▶ _Assignment_
Extend the microkernel discussion below, picking up after its final sentence.

▶ _Selected text_
== Segment start ==

No, they aren't. A microkernel is responsibe for basic thread management and IPC. Both of which are highly dynamic in nature.

You seem to be confusing the system that decides when to make a scheduling decision (userspace process - although still part of the microkernel project, so still included in all this anyway), with the system that actually executes that decision (the microkernel itself). And in the case of systems like QNX the kernel will even do its own decisions independent of the scheduler service, such as switching the active thread on MsgSend.

But whether or not it's in ring0 or ring3 is independent of whether or not it's part of a microkernel. A microkernel delegates responsibility to ring3 processes, but those processes are part of the microkernel system - they are in fact a very critical aspect of any microkernel project, as without them you end up building a bootloader with aspirations of something bigger than a kernel.



> A microkernel delegates responsibility to ring3 processes, but those processes are part of the microkernel system

I disagree. Certainly you won't get a usable system without some core services, but the fact that you can replace these services with your own as long as you satisfy the protocol means there's a strong isolation boundary separating them from the kernel. Certainly they are essential components of the OS, just not the kernel.

== Segment end ==

▶ _Supplied material_
== Segment start ==

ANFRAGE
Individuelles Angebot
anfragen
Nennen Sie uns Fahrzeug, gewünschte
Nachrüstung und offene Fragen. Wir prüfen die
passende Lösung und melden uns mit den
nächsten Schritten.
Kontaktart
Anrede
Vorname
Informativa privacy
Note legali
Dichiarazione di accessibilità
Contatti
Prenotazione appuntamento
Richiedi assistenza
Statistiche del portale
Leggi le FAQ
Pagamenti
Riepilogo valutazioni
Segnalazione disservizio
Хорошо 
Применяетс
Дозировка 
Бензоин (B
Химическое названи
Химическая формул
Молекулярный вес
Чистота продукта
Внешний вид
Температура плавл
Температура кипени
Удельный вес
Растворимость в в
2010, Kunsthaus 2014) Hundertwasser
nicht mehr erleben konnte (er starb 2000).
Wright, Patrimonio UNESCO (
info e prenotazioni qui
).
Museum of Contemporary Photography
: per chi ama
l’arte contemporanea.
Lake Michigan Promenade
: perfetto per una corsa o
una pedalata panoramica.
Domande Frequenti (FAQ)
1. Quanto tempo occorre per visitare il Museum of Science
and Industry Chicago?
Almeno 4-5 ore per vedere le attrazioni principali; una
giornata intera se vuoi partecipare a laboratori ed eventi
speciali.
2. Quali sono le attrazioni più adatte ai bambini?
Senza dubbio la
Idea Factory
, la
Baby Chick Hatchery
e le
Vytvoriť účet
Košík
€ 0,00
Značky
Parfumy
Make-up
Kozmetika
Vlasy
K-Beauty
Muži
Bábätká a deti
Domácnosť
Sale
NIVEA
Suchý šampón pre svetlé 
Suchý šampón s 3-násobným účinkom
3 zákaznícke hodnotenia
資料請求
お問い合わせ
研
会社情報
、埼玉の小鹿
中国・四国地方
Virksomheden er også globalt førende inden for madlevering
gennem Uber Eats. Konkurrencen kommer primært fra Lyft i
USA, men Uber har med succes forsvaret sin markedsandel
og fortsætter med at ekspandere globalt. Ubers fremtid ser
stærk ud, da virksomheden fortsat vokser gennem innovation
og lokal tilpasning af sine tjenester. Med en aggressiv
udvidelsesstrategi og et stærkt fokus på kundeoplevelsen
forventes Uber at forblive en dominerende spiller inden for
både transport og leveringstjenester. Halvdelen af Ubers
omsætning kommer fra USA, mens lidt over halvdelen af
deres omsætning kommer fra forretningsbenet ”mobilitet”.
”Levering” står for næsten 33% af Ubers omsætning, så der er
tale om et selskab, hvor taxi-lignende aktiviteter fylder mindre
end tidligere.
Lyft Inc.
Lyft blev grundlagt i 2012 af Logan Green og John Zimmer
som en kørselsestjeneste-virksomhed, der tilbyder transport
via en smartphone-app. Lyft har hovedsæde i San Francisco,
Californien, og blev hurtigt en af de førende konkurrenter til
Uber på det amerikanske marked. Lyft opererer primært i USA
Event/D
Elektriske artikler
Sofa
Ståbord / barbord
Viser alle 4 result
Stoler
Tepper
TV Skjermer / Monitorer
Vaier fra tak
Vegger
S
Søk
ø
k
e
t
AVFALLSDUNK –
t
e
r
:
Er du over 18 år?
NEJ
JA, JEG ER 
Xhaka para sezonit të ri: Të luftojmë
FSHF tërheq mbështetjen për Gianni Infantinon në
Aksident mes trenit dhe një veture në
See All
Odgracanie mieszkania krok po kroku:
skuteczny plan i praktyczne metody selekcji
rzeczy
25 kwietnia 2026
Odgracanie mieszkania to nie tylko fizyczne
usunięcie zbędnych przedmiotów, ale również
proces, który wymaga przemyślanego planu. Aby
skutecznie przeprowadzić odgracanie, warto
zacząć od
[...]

== Segment end ==

▶ _Solved exercise_
As for the alleged dynamism of thread management and IPC, I don't see how it's relevant. There exist asynchronous/non-blocking IPC microkernel designs like VSTa and Minix in which the kernel allocates and manages storage for asynchronous message sends, but it's long since proven that such designs are hopelessly insecure. At the very least, it's trivial to DoS such a system.

Only bounded message sends with send/receive buffers provided by processes can you avoid this inevitability. If the idea with Fuchsia is to reimagine consumer operating systems, avoiding the same old mistakes seems like a good idea.

As for scheduling, that's typically part of the kernel logic, not a user space process. Yes, message sends can donate time slices/migrate threads, but there are priority inversion problems if you don't do this right, as L4 found out and avoided in the seL4 redesign. I honestly don't know why Google just didn't use or acquire seL4 for Fuchsia.